Wall Street Set to See New Faces

Best Growth Stock – The chief regulator of U.S. derivatives markets, Gary Gensler is attempting to crack the monopoly of the Wall Street club. He admitted that it will take time to wind up the job. Implementation of Dodd-Frank financial reforms of 2010 is one of the major projects of the Commodity Futures Trading Commission. Gensler declared that the agency under his leadership is striving to attract more businesses to come to this highly profitable derivatives market.

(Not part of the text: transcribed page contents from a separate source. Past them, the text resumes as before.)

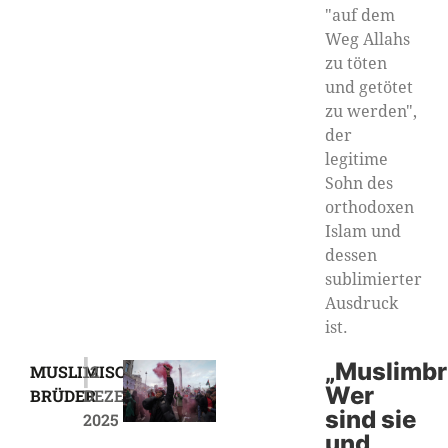
"auf dem
Weg Allahs
zu töten
und getötet
zu werden",
der
legitime
Sohn des
orthodoxen
Islam und
dessen
sublimierter
Ausdruck
ist.
|
„Muslimbr
MUSLIMISCHE
12
Wer
BRÜDER
DEZEMBER
sind sie
2025
und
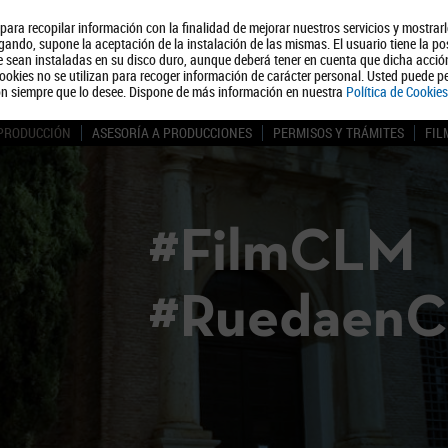
, para recopilar información con la finalidad de mejorar nuestros servicios y mostrar
Quiénes somos
Turismo
Polít
ando, supone la aceptación de la instalación de las mismas. El usuario tiene la po
ue sean instaladas en su disco duro, aunque deberá tener en cuenta que dicha acci
ookies no se utilizan para recoger información de carácter personal. Usted puede pe
ón siempre que lo desee. Dispone de más información en nuestra
Política de Cookies
 PRODUCCIÓN
ASESORÍA A PRODUCCIONES
PERMISOS Y TRÁMITES
FIL
#FilmCLM
#Ruedaen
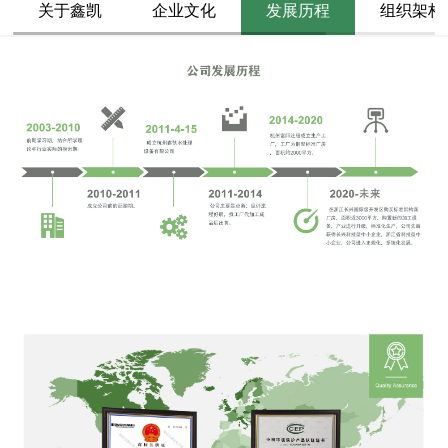
关于鑫凯
企业文化
发展历程
组织架构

At the future face of Finance Summit on Wednesday, he said that they will try to carry out the Congress’s wish of opening up the market. The results will be there for the public to see in a few years time. At present, JPMorgan Chase, Goldman Sachs, Citigroup, Bank of America and Morgan Stanley are the companies that dominate this worldwide derivatives market which is valued at $600 trillion. Incidentally, Gensler had worked for 18 years at Goldman Sachs where he became a partner at the age of 30. Later on he joined the Treasury Department and became the chairman of CFTC in 2009. Questions have often been asked about liaisons between the Goldman Sachs and the power-brokers in Washington. Gensler said that he his experiences at the Goldman Sachs had often been useful to him in his work. At the same time, he mentioned that he had learnt much since leaving the company.

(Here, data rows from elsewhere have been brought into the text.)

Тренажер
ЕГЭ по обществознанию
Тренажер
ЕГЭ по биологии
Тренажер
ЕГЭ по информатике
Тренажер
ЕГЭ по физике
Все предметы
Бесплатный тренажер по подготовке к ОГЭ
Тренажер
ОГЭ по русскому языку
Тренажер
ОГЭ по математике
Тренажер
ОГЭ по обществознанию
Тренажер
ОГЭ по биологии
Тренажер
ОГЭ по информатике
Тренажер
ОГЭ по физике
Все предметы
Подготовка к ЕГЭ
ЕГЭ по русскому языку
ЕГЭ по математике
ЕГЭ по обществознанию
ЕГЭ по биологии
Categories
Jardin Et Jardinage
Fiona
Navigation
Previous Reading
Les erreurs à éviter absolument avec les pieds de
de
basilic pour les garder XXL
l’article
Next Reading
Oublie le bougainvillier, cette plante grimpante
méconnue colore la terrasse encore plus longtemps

Gensler had been facing hostile lobbying by Wall Street firms that are bent upon on maintaining the status quo ever since his agency has started working towards enforcing the new rules passed by Congress in the Dodd-Frank law. He said, it is an anti-climax to the government bailing out Wall Street during the 2007-2009 economic crisis as a large portion of the American population are of the opinion that in spite of various reforms, Wall Street still dominates the financial system. He feels that in order to lessen the risks caused by the market to the system that had earlier been unmonitored, it necessary to clean up as many of these messes as possible.

Among the primary concerns of the Dodd-Frank, one is to forward a major part of the OTC derivatives market through exchanges, electronic trading platforms and central clearinghouses which back up the dealings in derivative contracts. In the opinion of Gensler, it is expected to reduce the risks that the taxpayers stand. In their place, the clearinghouse will deal with the risks. Though this will mean lowering of interconnectedness, the taxpayers stand to gain in the final analysis.

Commenting on the all-pervasive confusion during the calamity of the value of toxic assets on the accounts of major companies like American International Group, he commented that it is better to maintain a degree of transparency. The current laws state that such things are to be estimated each day. The valuations are to be shared by the counter-parties parties. In case of a clearinghouse being involved, it has to make it known to the public. Transparency, clearinghouses and regulation of the dealers are the goals that the agency is aiming to achieve.